ÖZGÜRLÜK

Tarihinin, en koyu ve en karanlık gecesiydi.
Kale, nöbet yerinde, herkesin bildiği bir nedene ağıt yakıyordu.
Başımı ağıda yasladım.
Geçmişten daha iyi, bir dert ortağı yoktu.
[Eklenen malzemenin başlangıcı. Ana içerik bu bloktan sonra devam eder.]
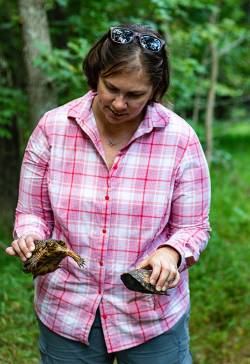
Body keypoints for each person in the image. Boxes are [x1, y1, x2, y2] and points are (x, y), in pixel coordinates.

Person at [6, 24, 211, 363]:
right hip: (67, 310)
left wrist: (170, 253)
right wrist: (29, 235)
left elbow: (194, 227)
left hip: (150, 318)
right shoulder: (53, 128)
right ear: (96, 75)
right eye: (111, 88)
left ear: (155, 90)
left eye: (134, 95)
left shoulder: (180, 140)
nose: (118, 103)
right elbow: (32, 213)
Yankısı, gece boyunca dinmedi.
Başlangıcı ve sonu belirsizdi.
Bütün yasalar üzerime yağıyordu.
Her yanım kan revan.
Kalabalıkların öfkesi, aşıkların sevdasıydım.
Köşe başlarında gazete okuyan gençlik.
Misket yuvarlayan çocukların şamatasıydım.
Küresel dünyanın parmak uçlarında dönen para,
Herşeyi süpürüyordu.
İşte Ulus Meydanı!
Soğuk ve gölgesiz bir günden süzülüp, Kale’ye sığınmış.
Kimseye eyvallahı olmayan Kızılay, itaatten müebbet almış.
Ele avuca sığmayan Tunalı Hilmi, bir taş kadar suskun.
Ülkenin acılarından doğan Çankaya, bir yalana dönüşmüş.
Gençliğimden gençlik, umutlarımdan umut çalan
Ankara!
Bütün şüpheleri ve korkuları cüzdanında taşıyordu.
Kalbi sevmeyi terk etmiş.
Nefreti; taşı, toprağı, gözyaşını, hatta feleği teslim almıştı.
Ağıda yasladığım başım, çıplak toprağı dinliyordu.
Kedilerin havayı koklaması,
Neyin belirtisiydi?
Gece sona mı eriyordu?
Bütün özlemim, ütopyası olan bu şafağı,
Dünyanın en neşeli sabahına dönüştürmekti.
Ben, bu sabahı, boş yere mi hayal ettim?
Eyleme dönüşmeyen düşüncelerim, olanaksız mıydı?
Özgürlüğe açlığım, korkutucu, hatta, öldürücü müydü?
Aklımın aynası parçalara ayrılsa da,
Nihayetinde, ben bir düşünceydim.
Kolektif mucizeyi arayan.
Ölümün savurganlığına aldırmadan.
Çölde dinmeyen çığlık,
Ormanda yeşil sessizlik,
Karanlığın tutsak edemediği ışık,
Evrenin doğurduğu güneştim.
Yoksulların sırtında,
Varsılların kasalarıyla yürüyen kervan!
Günahı ve sevabı,
Cenneti ve cehennemi, sunsan da soframa,
Kaygılardan ve korkulardan sıyrıldım.
Soğuk, duru ve gölgesiz zihnimden süzülen sözcükler diyor ki;
Özgürlük, günahtan da sevaptan da önceydi.